After centrifugation of the culture, the cell pellets were re-suspended with lysis buffer (50 mM Tris, 150 mM NaCl, 0.1% NP-40, 10% Glycerol, 10 mM Imidazole, 5 mM MgCl₂, 1 mM PMSF, 10mM β-mercaptoethanol and lysozyme at pH 8.0) and lysed by sonication. Following centrifugation, His-tagged K-RAS proteins were purified by Ni²⁺-NTA column affinity chromatography from the soluble fraction, the buffer was exchanged to reduce the imidazole concentration, then K-RAS was further purified by size exclusion chromatography (Superdex™ S75 26–60 column) in a running buffer comprising 20 mM HEPES, 100 mM NaCl, 5 mM MgCl₂, and 2 mM tris(2-carboxyethyl)phosphine (TCEP), pH 7.4. RAS proteins naturally co-purify bound to GDP (Feuerstein et al., 1987), but the purity of K-RAS^A59T (i.e., lack of K-RAS^A59Tp) was confirmed by the NMR spectra (data not shown).

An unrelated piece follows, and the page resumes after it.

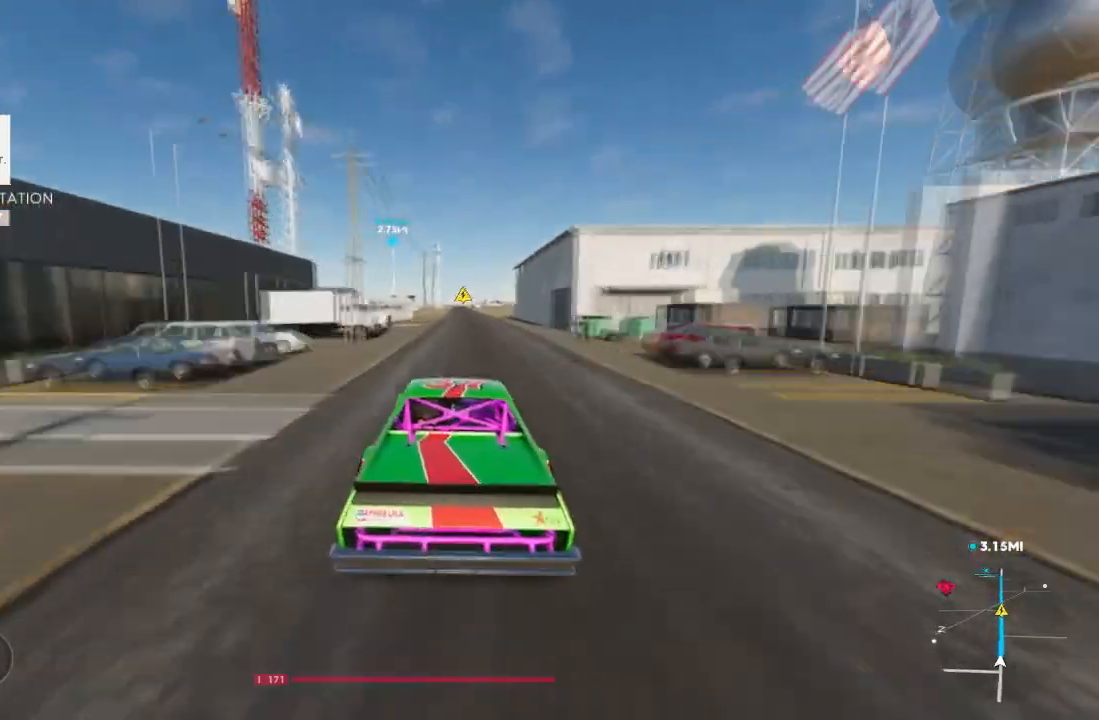
{"buttons": ["A", "R2"], "left_stick": "center", "right_stick": "center", "events": [[167, "A", "down"]]}
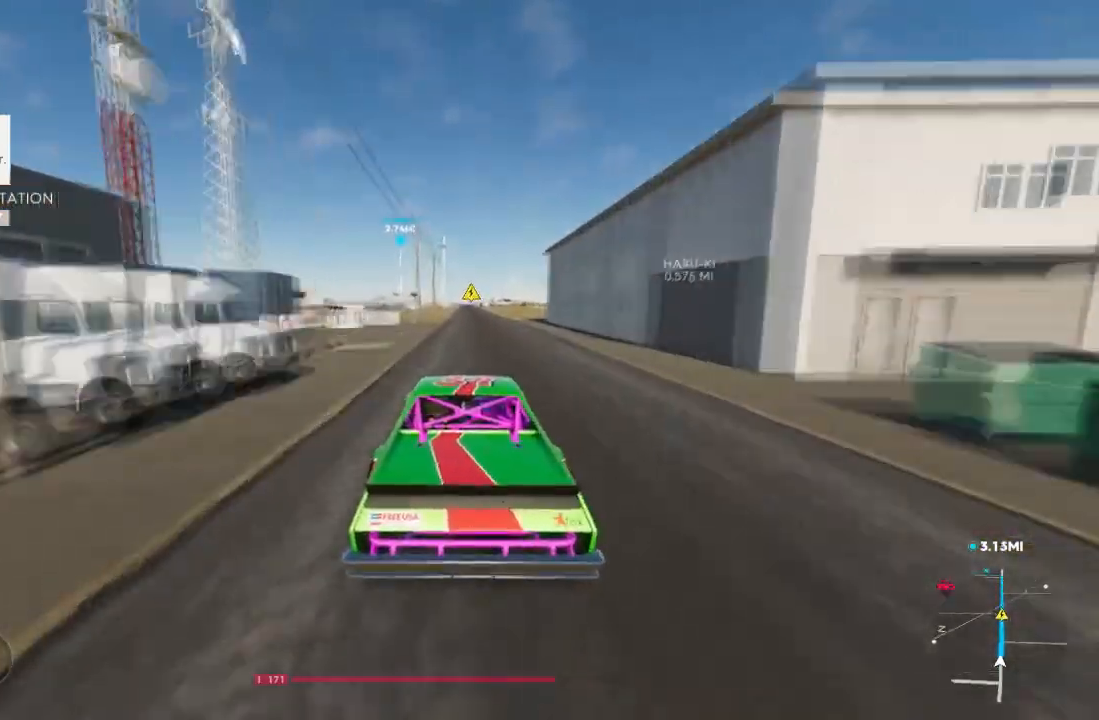
{"buttons": ["R2"], "left_stick": "center", "right_stick": "center", "events": [[33, "A", "up"], [200, "left_stick", "right"], [334, "left_stick", "center"]]}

¹H-¹⁵N HSQC spectra were collected with 8 scans at 25°C on a Bruker NEO III HD 800MHz spectrometer equipped with a 5 mm TXO CryoProbe. K-RAS samples were concentrated (wild-type: 500 μM; K-RAS^A59T: 360 μM; K-RAS^A59E: 500 μM) in size exclusion buffer plus 5% (vol/vol) D₂O. NMR data were processed and analyzed using NMRPipe (Delaglio et al., 1995) and CcpNmr (Vranken et al., 2005).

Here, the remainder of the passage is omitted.